Claire oburzona zachowaniem Sawyera nic nie powiedziała. Spojrzała na Aarona i już miała podjąć śpiewanie kołysanki, gdy zobaczyła przebiegających obok niej Jacka i Locke'a. Kilka kroków za nimi, tocząc się po piasku, Hurley ryczał na całe gardło:
- Rany! Koleś! Co jej się stało!?
Claire odwróciła się...
<>
Charliego obudził deszcz. Krople kapały mu do nosa i ust. Otworzył oczy i rozejrzał się.
Wzrok miał nieostry i rozmyty. Był w środku dżungli. Leżał pod drzewem. Cholernie bolała go głowa. Właśnie, głowa. Dotknął dłonią skroni i syknął z bólu. Spojrzał zdziwiony na swoją czerwoną od krwi rękę. Potem, jeszcze bardziej zdziwiony, spojrzał na swoją drugą dłoń, którą nie dotykał głowy. Na całej jej powierzchni, na nadgarstku i pomiędzy palcami zobaczył zaschniętą grubą warstwę krwi.
Przerażony, czując, że robi mu się niedobrze, wstał chwiejnie i ruszył w stronę obozu.
<>
Locke i Jack stali nad Kate. A raczej nad ciałem Kate. A raczej nad tym, co z niego zostało.
Claire poczuła, że robi jej się słabo. Tuląc dziecko w ramionach, odwróciła wzrok. Słyszała, jak rozmawiają:
- Leżała pod drzewem, niedaleko obozu.
- Boże, co za jatka...
- Kilkanaście ciosów czymś twardym, być może kamieniem...
- Jej głowa, spójrz, cała twarzoczaszka rozwalona kilkoma uderzeniami.
- Kto mógł to zrobić?
- Inni? Za blisko. Czyżby byli na tyle bezczelni, żeby zabijać kogoś z nas i podrzucać nam ciało na skraj obozu?
- A może to ktoś z naszych?
Claire poczuła, jak w jej brzuchu tworzy się niebezpiecznie wielka bryła lodu.
- Ej, czy nie pytałaś mnie przypadkiem, gdzie się podział Charlie? - usłyszała głos Sawyera.
<>
Charlie dotarł na brzeg lasu. Wyszedł na otwartą przestrzeń. Podszedł do zbiorowiska.
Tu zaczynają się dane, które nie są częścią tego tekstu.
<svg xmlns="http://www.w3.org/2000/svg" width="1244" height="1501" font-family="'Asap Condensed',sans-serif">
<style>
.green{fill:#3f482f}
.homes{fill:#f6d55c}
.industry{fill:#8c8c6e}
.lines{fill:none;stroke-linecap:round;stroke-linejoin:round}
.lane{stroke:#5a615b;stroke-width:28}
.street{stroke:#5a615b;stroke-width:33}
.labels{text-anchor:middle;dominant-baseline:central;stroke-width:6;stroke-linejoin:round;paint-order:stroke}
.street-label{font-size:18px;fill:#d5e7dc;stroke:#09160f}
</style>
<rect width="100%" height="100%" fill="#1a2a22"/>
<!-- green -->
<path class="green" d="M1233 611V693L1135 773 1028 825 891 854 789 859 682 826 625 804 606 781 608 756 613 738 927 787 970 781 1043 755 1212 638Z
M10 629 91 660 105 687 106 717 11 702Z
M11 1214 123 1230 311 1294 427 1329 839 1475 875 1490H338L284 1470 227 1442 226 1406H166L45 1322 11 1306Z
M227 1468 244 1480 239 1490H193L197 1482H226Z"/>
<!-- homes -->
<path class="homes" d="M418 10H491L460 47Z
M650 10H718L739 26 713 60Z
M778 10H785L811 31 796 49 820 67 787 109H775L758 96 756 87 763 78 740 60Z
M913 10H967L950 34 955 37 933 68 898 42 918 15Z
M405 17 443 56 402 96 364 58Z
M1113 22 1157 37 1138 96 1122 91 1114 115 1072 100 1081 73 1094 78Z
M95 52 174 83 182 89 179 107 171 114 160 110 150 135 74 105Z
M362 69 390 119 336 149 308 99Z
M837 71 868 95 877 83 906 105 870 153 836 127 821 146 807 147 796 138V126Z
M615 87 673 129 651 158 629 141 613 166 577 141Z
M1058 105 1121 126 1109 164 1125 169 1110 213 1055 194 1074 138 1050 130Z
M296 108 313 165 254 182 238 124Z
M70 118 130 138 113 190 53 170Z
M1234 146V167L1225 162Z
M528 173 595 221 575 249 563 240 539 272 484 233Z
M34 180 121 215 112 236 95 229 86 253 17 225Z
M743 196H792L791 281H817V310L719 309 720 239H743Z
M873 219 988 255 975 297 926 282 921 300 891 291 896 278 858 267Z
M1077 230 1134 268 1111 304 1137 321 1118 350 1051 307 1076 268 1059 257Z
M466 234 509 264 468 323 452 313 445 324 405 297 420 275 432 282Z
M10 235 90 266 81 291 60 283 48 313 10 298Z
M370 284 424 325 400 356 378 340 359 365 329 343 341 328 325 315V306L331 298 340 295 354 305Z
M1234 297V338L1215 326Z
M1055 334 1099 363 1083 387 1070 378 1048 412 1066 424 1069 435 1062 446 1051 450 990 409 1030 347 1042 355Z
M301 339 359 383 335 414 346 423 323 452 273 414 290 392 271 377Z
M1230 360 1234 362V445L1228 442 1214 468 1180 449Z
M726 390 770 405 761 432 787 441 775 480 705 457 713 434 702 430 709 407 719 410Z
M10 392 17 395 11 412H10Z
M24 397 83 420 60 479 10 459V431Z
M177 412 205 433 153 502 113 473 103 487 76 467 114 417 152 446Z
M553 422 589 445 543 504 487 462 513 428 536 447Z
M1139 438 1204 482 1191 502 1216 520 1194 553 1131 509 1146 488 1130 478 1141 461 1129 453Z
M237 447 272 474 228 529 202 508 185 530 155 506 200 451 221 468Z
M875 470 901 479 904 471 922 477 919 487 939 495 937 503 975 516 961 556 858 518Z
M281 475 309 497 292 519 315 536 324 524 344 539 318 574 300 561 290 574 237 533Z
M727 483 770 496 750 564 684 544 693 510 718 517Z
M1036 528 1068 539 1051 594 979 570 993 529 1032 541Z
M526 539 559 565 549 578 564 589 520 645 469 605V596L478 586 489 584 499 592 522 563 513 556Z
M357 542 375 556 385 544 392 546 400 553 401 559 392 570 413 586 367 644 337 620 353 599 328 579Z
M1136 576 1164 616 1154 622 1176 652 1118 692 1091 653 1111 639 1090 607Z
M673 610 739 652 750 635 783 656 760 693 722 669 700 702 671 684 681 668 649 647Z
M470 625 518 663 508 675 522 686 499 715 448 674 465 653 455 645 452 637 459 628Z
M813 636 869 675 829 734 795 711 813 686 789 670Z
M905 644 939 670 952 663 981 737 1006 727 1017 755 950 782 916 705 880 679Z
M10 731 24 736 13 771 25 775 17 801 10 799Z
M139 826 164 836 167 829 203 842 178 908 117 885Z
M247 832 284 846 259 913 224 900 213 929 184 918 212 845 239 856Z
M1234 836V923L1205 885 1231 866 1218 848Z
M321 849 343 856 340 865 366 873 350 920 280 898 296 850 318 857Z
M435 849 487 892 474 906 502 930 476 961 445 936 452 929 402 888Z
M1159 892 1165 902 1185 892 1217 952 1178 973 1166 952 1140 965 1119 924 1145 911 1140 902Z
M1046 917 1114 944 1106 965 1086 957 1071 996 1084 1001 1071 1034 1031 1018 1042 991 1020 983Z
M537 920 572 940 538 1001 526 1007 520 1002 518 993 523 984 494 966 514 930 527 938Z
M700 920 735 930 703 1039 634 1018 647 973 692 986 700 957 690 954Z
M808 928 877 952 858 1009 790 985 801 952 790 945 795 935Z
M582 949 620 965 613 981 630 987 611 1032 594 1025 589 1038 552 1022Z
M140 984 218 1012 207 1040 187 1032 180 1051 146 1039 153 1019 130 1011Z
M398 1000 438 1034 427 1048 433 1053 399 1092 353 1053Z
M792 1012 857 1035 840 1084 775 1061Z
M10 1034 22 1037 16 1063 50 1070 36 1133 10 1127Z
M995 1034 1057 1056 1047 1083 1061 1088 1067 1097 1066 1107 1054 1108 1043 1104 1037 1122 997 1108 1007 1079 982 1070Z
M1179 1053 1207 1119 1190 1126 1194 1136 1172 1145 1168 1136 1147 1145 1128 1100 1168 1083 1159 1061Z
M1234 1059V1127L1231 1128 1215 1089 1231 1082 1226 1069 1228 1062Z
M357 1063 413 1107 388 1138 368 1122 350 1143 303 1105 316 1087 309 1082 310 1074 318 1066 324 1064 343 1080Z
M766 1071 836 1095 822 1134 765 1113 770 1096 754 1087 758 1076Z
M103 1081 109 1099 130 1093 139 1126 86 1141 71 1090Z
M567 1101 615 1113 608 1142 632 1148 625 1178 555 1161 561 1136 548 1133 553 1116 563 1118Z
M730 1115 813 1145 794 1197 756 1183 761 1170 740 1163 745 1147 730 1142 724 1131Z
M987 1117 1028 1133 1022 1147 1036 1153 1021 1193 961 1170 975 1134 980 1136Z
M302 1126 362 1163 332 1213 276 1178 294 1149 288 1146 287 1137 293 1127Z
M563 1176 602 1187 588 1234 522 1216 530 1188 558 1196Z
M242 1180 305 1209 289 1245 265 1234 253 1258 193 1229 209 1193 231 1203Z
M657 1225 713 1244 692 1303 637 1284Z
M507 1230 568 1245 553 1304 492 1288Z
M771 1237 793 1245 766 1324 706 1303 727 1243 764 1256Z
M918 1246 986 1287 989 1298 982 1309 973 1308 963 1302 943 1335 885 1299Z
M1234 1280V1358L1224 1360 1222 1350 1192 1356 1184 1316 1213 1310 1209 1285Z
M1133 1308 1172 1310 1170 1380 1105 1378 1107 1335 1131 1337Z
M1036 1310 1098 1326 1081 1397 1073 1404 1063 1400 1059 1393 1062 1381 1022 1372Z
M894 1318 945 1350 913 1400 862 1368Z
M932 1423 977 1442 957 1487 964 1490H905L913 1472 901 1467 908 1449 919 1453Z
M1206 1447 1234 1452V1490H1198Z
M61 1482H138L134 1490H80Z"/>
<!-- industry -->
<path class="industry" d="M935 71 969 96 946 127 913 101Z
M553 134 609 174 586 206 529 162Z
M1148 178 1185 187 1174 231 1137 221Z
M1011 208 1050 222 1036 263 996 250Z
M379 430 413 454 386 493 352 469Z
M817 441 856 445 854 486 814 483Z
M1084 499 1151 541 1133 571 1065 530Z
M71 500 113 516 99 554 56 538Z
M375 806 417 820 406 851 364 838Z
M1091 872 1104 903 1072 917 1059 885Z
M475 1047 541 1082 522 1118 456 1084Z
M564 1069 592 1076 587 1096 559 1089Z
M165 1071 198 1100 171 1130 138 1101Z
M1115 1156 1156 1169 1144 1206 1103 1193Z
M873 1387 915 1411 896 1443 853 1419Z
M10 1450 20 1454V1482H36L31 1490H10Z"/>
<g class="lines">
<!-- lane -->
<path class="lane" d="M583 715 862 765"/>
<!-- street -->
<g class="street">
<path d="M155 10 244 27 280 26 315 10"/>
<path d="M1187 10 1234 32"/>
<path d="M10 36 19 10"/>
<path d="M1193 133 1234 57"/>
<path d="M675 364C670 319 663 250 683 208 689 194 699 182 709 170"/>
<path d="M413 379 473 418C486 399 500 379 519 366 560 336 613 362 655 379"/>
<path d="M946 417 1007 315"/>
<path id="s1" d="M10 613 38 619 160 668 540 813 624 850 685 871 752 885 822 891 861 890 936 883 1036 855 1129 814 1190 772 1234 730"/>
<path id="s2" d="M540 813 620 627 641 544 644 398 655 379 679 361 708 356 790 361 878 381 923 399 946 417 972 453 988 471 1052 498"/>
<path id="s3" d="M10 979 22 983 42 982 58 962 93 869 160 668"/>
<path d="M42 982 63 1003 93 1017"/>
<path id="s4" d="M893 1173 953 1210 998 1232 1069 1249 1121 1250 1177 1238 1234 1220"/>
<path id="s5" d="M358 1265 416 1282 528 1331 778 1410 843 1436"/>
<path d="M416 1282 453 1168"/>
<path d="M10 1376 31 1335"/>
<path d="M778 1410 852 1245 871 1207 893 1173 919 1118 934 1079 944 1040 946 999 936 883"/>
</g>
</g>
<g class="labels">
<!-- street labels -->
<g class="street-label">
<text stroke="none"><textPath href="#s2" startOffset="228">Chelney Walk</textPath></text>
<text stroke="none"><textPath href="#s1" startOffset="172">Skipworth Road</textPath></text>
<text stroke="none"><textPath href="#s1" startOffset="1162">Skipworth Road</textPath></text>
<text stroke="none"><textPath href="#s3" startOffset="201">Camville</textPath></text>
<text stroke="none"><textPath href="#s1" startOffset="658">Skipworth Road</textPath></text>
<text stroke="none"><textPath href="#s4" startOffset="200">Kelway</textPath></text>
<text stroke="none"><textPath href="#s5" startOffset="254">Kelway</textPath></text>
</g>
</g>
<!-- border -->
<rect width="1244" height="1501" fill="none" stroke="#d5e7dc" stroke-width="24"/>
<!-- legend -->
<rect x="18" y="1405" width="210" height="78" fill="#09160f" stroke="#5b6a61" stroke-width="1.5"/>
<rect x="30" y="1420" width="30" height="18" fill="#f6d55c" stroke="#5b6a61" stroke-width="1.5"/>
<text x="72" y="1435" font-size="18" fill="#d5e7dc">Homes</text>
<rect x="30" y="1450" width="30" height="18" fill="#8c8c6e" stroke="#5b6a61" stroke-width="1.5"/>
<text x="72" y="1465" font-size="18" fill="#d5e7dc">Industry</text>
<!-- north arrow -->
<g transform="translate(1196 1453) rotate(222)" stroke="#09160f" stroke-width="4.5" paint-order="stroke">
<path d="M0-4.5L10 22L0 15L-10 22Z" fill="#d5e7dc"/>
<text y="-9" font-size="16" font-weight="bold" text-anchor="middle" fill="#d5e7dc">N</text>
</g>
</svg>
- Hej, co się dzieje? - odpowiedziała mu cisza. - O co chodzi? Czemu się tak na mnie patrzycie?
- Ty...! - Sawyer zaszarżował na niego z obłędem w oczach.
- Nieee! - krzyknęła Claire, gdy wymierzony z precyzją potężny cios powalił Anglika na piasek.
- Masz krew na rękach! To ty!
- Morderca...!
<>
Desmond siedział nad brzegiem morza i patrzył, jak Sawyer z zapamiętaniem leje Charliego.
Widział, jak Jack i Locke potem podnoszą go i niosą do namiotu doktorka. A potem, jak Charlie siedzi ze spuszczoną głową przywiązany do palmy. Jak ludzie patrzą na niego z mieszaniną lęku, niedowierzania i gniewu.
Desmond obserwował to wszystko z uśmiechem.
- Tak już bywa, bracie. - powiedział cicho.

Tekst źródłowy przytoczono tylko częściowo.